61 years of Oscar nominations. 50 submissions. 3 nominees. No winner.
The quest of the Indian cinema fraternity to lay their hands on the golden man has been rather woeful over the years. India started submitting films to the Academy for the Best Foreign Language Film category since 1957, a year after the amalgamation of the category. The award is presented annually by the United States Academy of Motion Pictures Arts and Sciences to feature-length films produced outside the United States, mainly containing non-English dialogues.
The Film Federation of India (FFI) holds the responsibility for appointing a committee to choose one film among many released that year to be submitted as India’s official entry for the category of “Best Foreign Language Film” the following year. The selected film is then sent to the Academy along with English subtitles, where they are screened for the jury appointed.
India, over the years, has sent over 50 films to the competition. Most of the films submitted were primarily in the Hindi language, followed by Telugu (nine times) and Marathi, Bengali and Malayalam (twice each).
Only on one instance in 2003, the FFI, in a controversial decision, chose not to send an official entry as they felt no film produced that year was in a position to compete with films from other countries. In 2011, the jury of the 58th National Film Awards recommended that the best film at the film awards be made India’s official entry for the Oscars. This recommendation failed to have any impact, and for the next three years different movies were sent until “Court” (2014), the winner of the National Film Award, was chosen as the official entry for the Oscars from India.

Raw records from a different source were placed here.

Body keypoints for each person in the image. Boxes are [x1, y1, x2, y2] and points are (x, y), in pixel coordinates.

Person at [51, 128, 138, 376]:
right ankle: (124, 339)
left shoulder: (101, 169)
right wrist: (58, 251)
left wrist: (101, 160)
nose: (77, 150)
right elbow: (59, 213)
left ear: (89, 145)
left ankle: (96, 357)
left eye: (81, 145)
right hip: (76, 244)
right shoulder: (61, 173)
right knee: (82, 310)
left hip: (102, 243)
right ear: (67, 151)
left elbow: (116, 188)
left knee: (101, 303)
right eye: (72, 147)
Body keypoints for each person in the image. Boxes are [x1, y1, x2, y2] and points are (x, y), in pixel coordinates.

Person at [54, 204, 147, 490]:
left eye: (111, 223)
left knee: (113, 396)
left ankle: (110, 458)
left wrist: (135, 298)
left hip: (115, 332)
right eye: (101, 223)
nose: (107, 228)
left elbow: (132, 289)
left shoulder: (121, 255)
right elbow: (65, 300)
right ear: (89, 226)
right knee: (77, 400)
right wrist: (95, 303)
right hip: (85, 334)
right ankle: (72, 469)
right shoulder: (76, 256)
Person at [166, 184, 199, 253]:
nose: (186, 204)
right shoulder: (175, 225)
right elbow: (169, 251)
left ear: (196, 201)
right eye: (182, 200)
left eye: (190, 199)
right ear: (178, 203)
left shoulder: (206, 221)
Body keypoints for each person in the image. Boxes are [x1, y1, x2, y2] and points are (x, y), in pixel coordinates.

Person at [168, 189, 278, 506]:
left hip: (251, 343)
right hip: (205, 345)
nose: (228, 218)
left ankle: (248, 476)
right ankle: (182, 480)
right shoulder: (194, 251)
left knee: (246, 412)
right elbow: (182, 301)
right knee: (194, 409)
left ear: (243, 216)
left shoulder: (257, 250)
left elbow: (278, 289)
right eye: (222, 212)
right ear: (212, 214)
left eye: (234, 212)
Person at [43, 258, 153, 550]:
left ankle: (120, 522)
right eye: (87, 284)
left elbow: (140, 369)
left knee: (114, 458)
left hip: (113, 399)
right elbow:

Amit Masurkar’s “Newton” was India’s official entry for this year, from 26 submissions. The movie failed to make the cut and was eliminated before the voting round.
Here are the films that managed to make it to the final round:
India’s journey at the Oscars started with Mehboob Khan’s epic drama, “Mother India” (1957), starring Nargis, Sunil Dutt and Raj Kumar. It became the very first Indian movie to make the final five in the best foreign film category but lost to “The Nights of Cabiria”, an Italian drama.

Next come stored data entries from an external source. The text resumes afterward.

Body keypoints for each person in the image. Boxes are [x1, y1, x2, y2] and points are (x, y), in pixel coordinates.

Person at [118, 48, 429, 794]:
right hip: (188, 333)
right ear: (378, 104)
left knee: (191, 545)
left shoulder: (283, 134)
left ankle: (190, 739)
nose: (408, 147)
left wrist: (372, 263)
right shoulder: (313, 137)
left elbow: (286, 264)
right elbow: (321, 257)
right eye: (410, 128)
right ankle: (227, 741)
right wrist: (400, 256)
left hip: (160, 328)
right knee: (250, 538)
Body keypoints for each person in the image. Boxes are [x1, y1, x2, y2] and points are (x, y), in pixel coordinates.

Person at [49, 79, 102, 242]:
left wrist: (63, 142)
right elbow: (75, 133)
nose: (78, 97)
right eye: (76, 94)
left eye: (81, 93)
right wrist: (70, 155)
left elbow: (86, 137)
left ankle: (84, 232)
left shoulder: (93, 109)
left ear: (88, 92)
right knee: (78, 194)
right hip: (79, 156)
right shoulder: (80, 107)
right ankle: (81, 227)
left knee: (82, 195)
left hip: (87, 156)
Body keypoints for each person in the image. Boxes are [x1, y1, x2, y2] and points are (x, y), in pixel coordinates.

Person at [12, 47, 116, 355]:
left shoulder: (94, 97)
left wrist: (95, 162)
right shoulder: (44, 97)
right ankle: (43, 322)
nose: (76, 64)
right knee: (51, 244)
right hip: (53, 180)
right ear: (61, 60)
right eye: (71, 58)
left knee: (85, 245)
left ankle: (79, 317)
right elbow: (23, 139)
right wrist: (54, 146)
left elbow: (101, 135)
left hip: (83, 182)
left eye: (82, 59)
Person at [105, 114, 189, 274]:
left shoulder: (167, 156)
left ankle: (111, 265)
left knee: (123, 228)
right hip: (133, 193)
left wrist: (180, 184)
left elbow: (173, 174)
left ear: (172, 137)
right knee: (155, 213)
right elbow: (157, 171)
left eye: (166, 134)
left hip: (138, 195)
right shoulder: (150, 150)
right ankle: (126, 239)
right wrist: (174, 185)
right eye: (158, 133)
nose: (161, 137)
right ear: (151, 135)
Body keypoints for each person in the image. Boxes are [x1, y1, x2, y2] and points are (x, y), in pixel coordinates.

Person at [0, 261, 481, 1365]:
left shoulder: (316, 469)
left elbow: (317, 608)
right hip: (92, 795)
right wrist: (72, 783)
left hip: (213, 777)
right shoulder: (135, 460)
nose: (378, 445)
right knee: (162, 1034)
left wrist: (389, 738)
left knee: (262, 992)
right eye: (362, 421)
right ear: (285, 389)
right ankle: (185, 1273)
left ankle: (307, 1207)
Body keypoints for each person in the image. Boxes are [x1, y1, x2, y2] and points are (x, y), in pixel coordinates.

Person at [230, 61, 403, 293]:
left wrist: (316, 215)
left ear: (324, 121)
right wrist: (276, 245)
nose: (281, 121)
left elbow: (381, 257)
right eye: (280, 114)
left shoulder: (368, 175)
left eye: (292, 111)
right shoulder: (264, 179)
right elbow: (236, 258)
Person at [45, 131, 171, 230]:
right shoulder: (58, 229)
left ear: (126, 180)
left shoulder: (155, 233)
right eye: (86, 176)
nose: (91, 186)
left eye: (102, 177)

Based on the life of street urchins in Bombay, Mira Nair’s “Salaam Bombay” (1988) made it to the final nominations at the 61st Oscar awards. It lost to Denmark’s “Pelle the Conqueror”.
“Lagaan” (2001), a period film set before Independence and directed by Ashutosh Gowarikar, starring Aamir Khan as the lead, was India’s great hope at the 74th Oscar Awards. But it lost to the Danis Tanovic directed war drama film “No Man’s Land”.
Here are some Indians who have won Oscars:
In 1983, at the 55th Academy Awards, Indian costume designer Bhanu Athaiya became the first Indian to take home an Oscar trophy. She shared the award for the Best Costume Design with John Mollo for their work in Richard Attenborough’s “Gandhi”.
An inspiration to filmmakers across the world, Satyajit Ray, in 1992, was bestowed with an Honorary Lifetime Achievement Award by the Academy “in recognition of his rare mastery of the art of motion pictures and for his profound humanitarian outlook, which has had an indelible influence on filmmakers and audiences throughout the world.” Though the legendary filmmaker could not attend the event personally due to sickness, he articulated his acceptance speech via live video feed from the hospital bed.
In 2009, at the 81st Academy Awards, one of the greatest music composers of the country, AR Rahman, along with the master lyricist Gulzar, was awarded an Oscar for Best Original Song (“Jai Ho”) for the Danny Boyle directed “Slumdog Millionaire”. The legendary musician bagged another Oscar for Best Original Score for the same movie.
A noted poet and a prodigy in lyrics writing, Gulzar was bestowed with the honour of an Oscar for Best Original Song for Danny Boyle’s “Slumdog Millionaire” at the 81st Academy Awards.
In 2009, the Indian sound designer, editor, and mixer, Resul Pookutty, bagged the Best Sound Mixing award at the Oscars for his work for “Slumdog Millionaire” at the 81st Academy Awards. He won the award along with Ian Tapp and Richard Pryke.